16. During an interview on 04/30/14 at 10:58 AM, Staff Z, tech, stated the following:
- The techs get a list of patients that are to receive supplements from dietary at 6:45 PM each day, for the next day.
- The techs were supposed to document the percentage consumed and type in the name of the supplement.
- If the patient does not drink the supplement, but says they will later, the tech reports unconsumed supplement to the next tech as appropriate. The supplement is documented at time of consumption, not with tray pick-up (contrary to other interviews).
- The RN was supposed to follow-up to see if the supplement had been documented appropriately.
17. According to the most current dialysis regulations, CFR 494.90, V543, showed the following:
- The interdisciplinary team must decide the necessary care and services to manage the patient's volume status.
- Volume status is measured in terms of the dialysis patient's "target weight," or what the patient would weigh if not symptomatic of kidney disease.
- Excess fluid accumulation may have adverse effects (high blood pressure, and other heart problems).
- Removal of too much fluid or removing it too fast in one dialysis treatment, or going below the patient's target weight may cause low blood pressure, muscle cramping, and clotting of the dialysis access.
- Each patient should be weighed before and after each treatment.
- With successful fluid management, the number of medications to treat blood pressure control may be reduced.
18. Record review of current Patient #12's H & P, dated 04/10/14, showed the patient was admitted on 04/09/14 for intensive therapy after injuries from a fall. The patient also received dialysis.
Record review of physician's orders showed an order for daily weights on 04/19/14.
Record review of Patient #12's weight history showed staff failed to weigh the patient on 04/23/14, and 04/24/14. Staff also failed to weigh Patient #12 prior to and after dialysis throughout his stay.
19. Record review of current Patient #33' H & P, dated 03/19/14, showed the patient was admitted on 03/18/14 for therapy related to an oxygen depriving brain injury.
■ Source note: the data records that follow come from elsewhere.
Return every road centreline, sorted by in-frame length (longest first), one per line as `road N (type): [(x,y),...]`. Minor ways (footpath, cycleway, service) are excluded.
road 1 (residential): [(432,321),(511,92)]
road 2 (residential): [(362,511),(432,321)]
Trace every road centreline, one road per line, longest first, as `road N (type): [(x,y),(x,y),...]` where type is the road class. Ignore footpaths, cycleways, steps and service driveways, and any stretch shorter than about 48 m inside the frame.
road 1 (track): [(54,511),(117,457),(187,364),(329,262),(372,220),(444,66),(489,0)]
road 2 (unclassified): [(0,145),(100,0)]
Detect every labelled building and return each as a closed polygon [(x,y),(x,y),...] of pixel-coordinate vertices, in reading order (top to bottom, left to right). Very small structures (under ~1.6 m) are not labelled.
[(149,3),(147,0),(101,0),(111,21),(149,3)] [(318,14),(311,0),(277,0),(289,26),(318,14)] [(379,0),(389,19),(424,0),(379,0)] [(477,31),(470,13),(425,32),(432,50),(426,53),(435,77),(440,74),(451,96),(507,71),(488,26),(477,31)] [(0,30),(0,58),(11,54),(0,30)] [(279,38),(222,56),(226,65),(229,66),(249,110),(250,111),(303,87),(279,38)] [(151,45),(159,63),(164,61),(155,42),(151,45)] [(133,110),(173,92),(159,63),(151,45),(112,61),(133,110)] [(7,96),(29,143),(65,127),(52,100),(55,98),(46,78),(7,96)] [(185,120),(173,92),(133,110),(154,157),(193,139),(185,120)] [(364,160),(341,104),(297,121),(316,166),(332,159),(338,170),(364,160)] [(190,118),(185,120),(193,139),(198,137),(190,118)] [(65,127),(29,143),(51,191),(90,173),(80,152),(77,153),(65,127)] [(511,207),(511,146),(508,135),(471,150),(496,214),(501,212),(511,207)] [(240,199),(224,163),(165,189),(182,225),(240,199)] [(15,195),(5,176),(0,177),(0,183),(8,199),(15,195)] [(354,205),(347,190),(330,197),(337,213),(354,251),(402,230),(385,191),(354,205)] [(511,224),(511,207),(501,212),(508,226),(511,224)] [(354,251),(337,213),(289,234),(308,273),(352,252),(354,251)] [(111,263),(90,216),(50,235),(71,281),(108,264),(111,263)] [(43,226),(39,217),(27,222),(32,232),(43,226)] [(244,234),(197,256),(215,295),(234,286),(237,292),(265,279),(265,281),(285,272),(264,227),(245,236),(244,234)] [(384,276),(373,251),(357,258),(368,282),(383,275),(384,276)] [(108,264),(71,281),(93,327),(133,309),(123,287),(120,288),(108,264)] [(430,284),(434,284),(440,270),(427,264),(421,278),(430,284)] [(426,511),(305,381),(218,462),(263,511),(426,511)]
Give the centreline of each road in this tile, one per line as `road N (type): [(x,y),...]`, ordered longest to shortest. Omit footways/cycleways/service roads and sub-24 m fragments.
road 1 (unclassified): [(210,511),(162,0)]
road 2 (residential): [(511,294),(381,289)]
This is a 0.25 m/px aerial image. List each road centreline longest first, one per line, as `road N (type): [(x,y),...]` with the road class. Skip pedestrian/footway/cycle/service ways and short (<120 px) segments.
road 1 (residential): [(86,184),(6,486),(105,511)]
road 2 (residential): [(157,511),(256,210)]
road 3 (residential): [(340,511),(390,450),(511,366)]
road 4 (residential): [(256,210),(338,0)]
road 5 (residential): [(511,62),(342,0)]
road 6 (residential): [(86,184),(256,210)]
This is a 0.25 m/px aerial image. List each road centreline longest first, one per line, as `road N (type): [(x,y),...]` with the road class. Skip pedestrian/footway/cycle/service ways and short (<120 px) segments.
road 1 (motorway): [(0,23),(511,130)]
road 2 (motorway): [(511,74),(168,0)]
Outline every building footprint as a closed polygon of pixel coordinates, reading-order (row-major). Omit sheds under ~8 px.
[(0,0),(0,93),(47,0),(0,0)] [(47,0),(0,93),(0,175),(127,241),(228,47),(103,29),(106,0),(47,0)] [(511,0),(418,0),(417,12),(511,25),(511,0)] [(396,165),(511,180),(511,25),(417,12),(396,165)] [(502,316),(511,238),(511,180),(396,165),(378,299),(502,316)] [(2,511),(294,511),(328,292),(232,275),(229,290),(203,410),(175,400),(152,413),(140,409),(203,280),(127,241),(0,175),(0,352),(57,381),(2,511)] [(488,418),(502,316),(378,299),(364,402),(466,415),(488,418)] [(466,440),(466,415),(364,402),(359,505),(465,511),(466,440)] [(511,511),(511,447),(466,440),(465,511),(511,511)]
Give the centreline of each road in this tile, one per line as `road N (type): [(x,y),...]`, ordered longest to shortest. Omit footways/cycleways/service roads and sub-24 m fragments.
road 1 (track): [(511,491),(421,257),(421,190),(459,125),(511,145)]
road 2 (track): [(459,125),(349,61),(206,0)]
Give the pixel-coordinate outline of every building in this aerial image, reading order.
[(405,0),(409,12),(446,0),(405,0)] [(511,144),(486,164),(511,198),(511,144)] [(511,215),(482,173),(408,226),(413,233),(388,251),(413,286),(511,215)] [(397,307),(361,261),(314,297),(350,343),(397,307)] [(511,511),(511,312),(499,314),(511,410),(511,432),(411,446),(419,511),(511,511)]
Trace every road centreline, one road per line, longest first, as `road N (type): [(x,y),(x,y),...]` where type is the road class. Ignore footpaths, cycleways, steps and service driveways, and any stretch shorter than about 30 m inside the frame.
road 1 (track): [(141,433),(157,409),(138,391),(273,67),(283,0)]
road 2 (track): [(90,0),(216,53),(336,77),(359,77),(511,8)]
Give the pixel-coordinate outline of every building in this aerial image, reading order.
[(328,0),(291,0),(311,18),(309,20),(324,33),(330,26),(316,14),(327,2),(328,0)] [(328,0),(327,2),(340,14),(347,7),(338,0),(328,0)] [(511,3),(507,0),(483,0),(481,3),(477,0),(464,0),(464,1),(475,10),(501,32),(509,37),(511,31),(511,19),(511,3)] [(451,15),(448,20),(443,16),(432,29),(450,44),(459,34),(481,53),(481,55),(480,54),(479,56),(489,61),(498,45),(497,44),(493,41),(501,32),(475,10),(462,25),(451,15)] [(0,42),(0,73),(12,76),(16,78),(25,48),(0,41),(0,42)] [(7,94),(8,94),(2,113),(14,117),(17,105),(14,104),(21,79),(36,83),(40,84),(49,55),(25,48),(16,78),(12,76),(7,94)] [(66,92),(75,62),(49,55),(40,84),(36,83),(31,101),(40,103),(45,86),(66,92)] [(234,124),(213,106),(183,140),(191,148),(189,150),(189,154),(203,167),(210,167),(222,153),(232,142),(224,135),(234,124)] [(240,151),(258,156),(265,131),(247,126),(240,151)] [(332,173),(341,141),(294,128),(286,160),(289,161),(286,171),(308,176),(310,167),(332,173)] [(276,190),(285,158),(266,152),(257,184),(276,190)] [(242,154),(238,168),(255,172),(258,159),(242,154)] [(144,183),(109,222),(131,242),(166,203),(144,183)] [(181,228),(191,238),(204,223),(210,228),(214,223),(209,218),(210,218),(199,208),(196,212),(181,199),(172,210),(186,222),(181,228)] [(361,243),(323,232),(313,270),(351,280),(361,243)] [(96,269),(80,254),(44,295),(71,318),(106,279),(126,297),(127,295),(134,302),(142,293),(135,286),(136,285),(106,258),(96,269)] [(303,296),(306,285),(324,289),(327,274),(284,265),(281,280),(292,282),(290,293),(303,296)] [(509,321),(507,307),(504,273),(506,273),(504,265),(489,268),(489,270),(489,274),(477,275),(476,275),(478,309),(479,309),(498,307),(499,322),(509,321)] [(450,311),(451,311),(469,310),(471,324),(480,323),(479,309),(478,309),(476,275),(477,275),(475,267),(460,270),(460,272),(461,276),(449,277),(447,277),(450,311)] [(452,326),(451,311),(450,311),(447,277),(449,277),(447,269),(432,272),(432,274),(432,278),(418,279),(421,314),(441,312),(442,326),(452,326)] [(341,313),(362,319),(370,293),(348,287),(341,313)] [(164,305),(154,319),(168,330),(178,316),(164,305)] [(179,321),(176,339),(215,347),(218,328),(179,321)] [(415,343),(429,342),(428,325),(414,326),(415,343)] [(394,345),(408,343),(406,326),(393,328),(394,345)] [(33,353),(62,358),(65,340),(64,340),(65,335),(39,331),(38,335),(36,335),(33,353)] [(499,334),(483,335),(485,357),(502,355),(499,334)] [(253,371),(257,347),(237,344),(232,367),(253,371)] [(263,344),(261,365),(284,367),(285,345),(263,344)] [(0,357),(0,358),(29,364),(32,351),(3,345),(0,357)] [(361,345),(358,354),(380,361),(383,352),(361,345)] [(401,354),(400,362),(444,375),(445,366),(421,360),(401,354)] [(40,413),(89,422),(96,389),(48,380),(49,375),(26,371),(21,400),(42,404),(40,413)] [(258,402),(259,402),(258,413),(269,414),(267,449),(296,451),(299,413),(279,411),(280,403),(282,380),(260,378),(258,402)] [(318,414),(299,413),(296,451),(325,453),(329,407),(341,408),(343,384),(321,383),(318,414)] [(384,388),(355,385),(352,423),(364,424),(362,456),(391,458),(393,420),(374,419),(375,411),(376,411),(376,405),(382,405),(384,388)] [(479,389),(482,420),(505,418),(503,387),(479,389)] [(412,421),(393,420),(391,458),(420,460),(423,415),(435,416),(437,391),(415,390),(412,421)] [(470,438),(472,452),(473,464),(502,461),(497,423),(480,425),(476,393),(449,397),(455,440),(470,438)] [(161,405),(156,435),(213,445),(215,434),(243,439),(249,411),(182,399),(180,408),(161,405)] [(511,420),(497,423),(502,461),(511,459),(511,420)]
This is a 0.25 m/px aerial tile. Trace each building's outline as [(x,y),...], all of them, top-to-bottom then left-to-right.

The patient also received dialysis.
Record review of physician's orders showed an order for daily weights on 04/20/14.
Record review of Patient #33's weight history showed staff failed to weigh the patient on 03/25/14, 04/16/14, 04/22/14, 04/23/14, 04/24/14, 04/25/14, and 04/29/14. Staff also failed to weigh Patient #33 prior to and after dialysis throughout his stay.
20. Record review of current Patient #8's H & P, dated 04/14/14, showed the patient was admitted on 04/13/14 for therapy related to a recent hip fracture. The patient also received dialysis three times weekly.
Record review of the patient's EMR, on 04/30/14, showed facility staff failed to weigh Patient #8 prior to and after dialysis throughout his stay.
21. Record review of current Patient #34's H & P, dated 04/26/14, showed the patient was admitted on 04/01/14 for therapy related to a recent hip fracture. The patient also received dialysis three times weekly.
Record review of the patient's EMR, on 04/30/14, showed facility staff failed to weigh Patient #34 prior to and after dialysis throughout his stay.
22. During an interview on 04/30/14 at approximately 1:30 PM, the CNO confirmed that it was not a facility practice to weigh dialysis patients prior to, or after dialysis.